What is needed:
In the entries below, find the line with "Page size: 1241x1754." and the line with "table_header [149, 1108, 433, 1217]". Return those two lines and all lines between them, exactly.

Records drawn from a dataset
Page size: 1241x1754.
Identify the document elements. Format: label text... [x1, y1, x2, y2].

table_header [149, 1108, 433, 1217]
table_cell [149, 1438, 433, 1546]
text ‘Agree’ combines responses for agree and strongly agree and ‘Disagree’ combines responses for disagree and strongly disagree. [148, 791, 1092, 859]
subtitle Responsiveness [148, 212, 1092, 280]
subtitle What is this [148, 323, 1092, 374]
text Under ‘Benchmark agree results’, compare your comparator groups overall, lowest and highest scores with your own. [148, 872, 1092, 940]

==

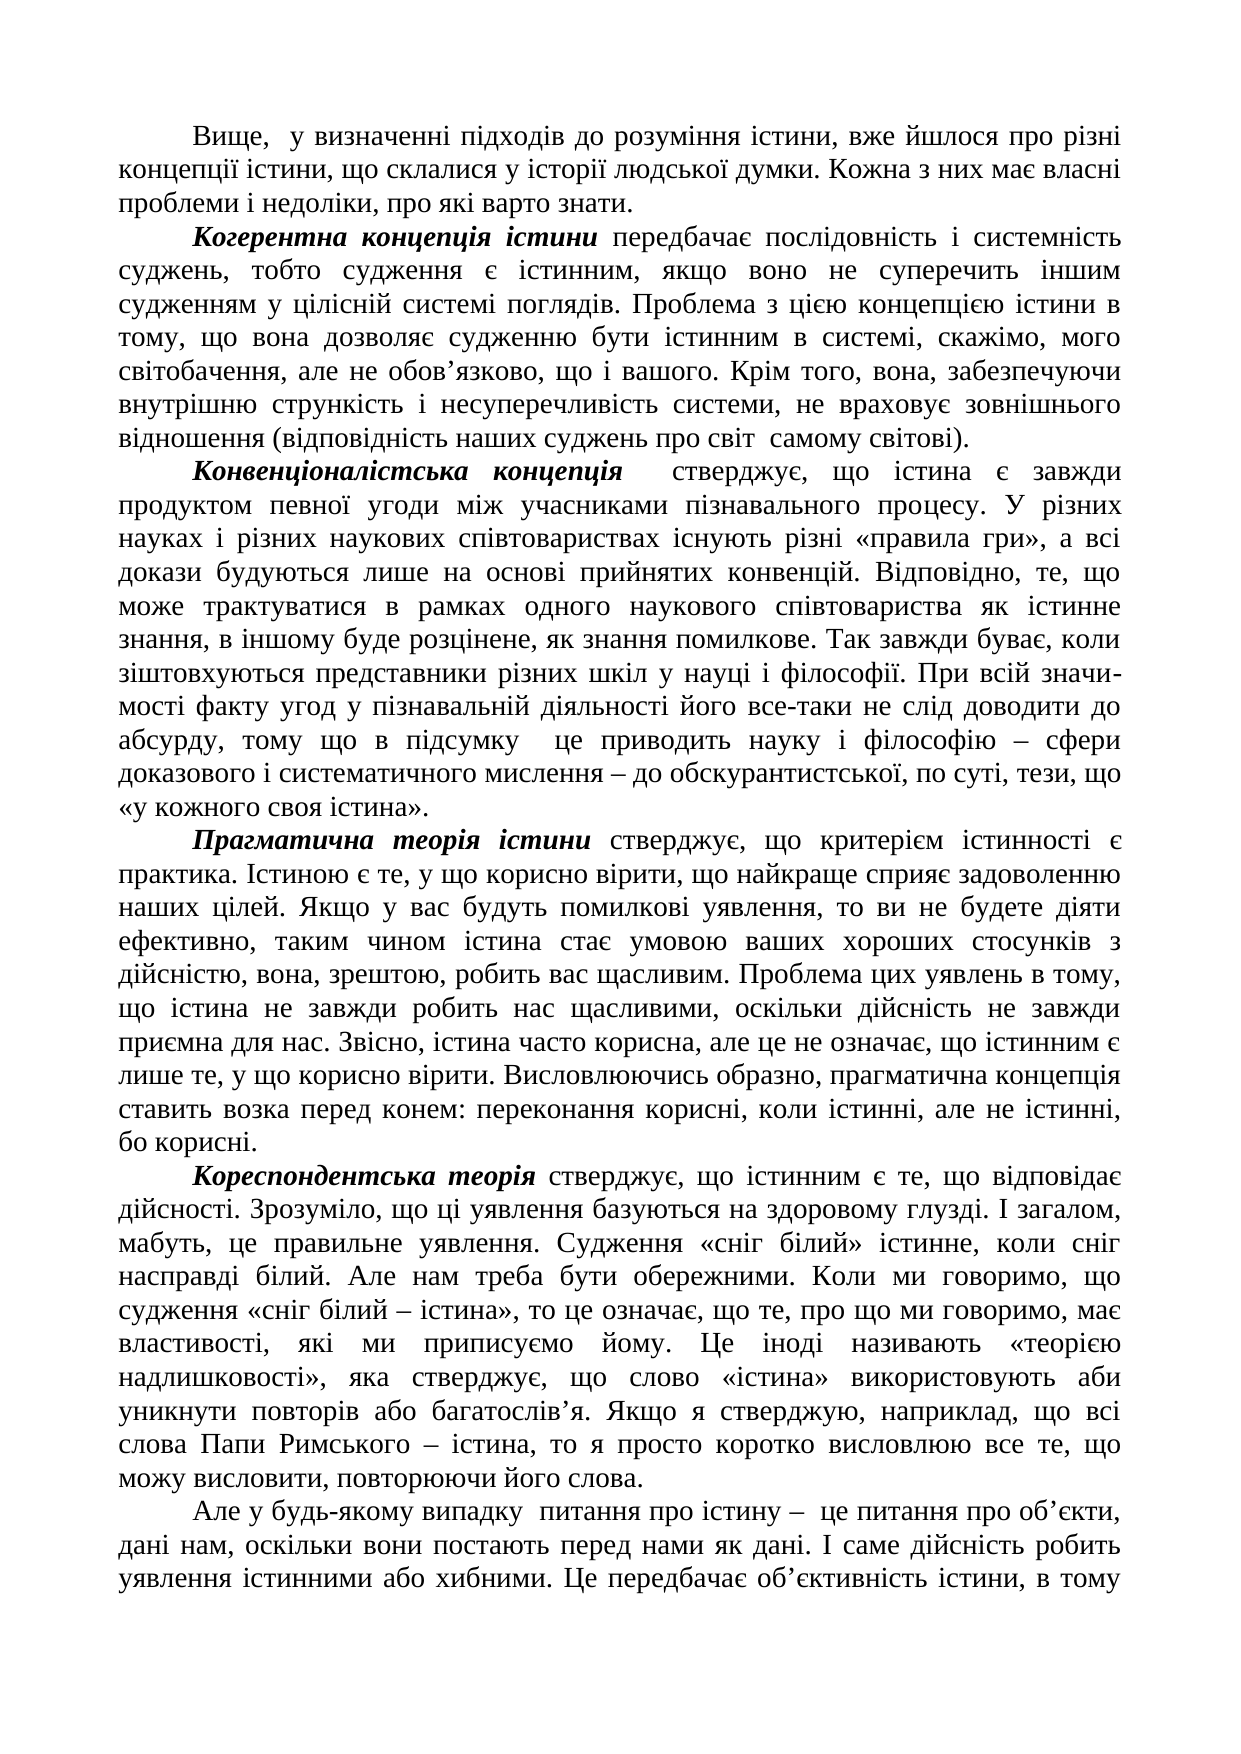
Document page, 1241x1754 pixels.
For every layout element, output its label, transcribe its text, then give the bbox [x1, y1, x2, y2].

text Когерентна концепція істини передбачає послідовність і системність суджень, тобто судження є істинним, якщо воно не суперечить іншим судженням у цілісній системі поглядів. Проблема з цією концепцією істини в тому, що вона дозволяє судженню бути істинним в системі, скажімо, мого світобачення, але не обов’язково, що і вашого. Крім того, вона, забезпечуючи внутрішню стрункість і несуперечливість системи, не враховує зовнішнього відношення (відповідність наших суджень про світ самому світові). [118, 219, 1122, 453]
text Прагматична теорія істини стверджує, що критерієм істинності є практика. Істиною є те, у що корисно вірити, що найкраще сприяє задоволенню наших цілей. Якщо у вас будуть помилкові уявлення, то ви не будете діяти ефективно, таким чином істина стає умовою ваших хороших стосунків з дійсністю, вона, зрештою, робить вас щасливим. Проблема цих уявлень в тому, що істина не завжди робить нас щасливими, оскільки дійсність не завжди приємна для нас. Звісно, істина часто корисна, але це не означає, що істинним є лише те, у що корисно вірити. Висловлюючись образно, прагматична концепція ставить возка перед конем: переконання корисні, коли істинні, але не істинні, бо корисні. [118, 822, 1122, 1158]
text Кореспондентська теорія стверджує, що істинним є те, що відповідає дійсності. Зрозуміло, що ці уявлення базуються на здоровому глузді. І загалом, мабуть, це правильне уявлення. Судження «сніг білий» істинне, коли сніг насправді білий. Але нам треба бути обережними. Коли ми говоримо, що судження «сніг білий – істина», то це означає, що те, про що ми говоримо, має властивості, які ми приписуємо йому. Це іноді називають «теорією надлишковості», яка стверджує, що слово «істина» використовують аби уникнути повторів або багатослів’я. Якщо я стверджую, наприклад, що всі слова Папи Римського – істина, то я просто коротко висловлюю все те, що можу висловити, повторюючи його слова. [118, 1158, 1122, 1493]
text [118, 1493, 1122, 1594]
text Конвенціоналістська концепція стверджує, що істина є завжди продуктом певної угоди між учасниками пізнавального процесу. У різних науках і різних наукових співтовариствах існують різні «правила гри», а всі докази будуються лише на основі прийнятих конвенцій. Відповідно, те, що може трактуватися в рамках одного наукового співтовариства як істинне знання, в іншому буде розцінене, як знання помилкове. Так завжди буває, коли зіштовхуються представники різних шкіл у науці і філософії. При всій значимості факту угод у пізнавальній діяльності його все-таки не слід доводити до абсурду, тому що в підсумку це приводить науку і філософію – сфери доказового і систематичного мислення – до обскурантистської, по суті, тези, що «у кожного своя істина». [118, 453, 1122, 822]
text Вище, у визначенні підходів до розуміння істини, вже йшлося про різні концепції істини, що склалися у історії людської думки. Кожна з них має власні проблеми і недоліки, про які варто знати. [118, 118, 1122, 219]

Answer to the problem:
Page size: 1241x1754.
Identify the document elements. Format: label text... [x1, y1, x2, y2].

table_header [149, 1108, 433, 1217]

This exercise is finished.